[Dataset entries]
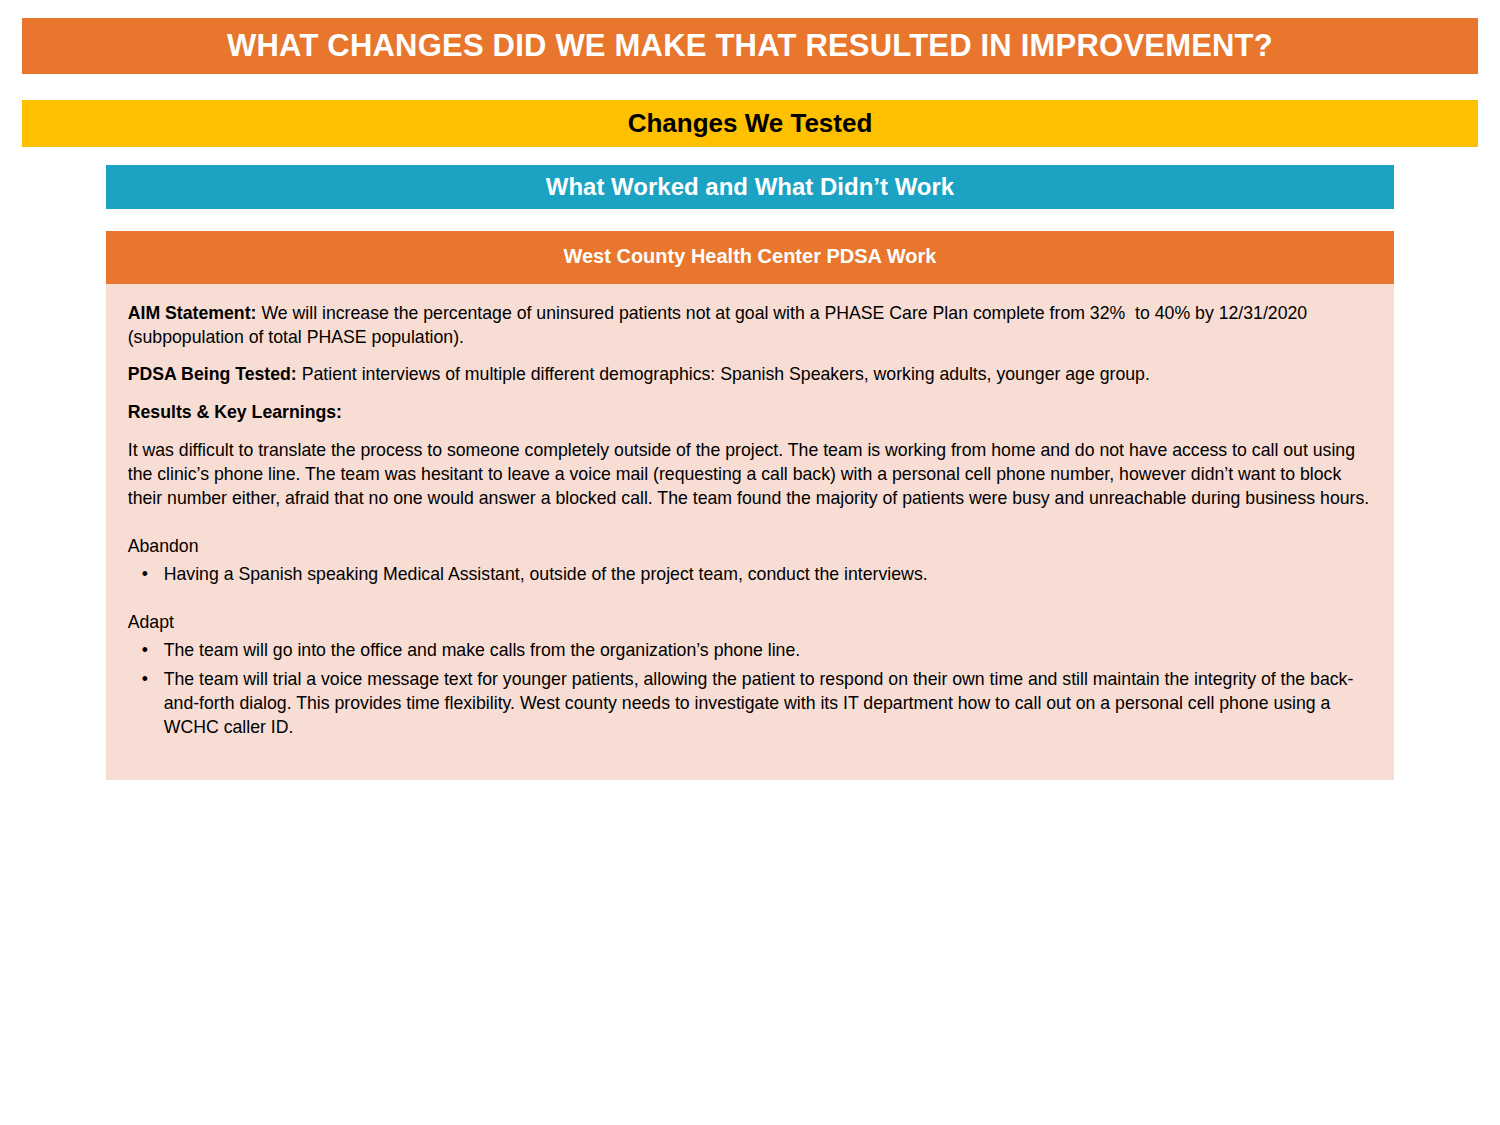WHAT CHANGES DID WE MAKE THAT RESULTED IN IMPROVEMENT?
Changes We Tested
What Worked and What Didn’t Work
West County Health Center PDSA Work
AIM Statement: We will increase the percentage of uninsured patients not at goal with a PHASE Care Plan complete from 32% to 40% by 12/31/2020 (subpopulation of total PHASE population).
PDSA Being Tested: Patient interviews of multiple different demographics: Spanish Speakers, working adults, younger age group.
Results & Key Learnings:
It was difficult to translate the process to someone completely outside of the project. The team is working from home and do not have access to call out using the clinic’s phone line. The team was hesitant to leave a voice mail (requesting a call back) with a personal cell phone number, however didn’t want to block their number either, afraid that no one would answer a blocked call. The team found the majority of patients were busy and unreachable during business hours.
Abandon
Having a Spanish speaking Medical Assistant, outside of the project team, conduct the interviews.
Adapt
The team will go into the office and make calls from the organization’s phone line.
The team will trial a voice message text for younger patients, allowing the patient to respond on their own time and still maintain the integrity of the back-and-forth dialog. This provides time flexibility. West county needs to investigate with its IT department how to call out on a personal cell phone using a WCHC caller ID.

Goal of the exercise: From the records above, pull out each line that has "outside".

Answer section:
It was difficult to translate the process to someone completely outside of the project. The team is working from home and do not have access to call out using the clinic’s phone line. The team was hesitant to leave a voice mail (requesting a call back) with a personal cell phone number, however didn’t want to block their number either, afraid that no one would answer a blocked call. The team found the majority of patients were busy and unreachable during business hours.
Having a Spanish speaking Medical Assistant, outside of the project team, conduct the interviews.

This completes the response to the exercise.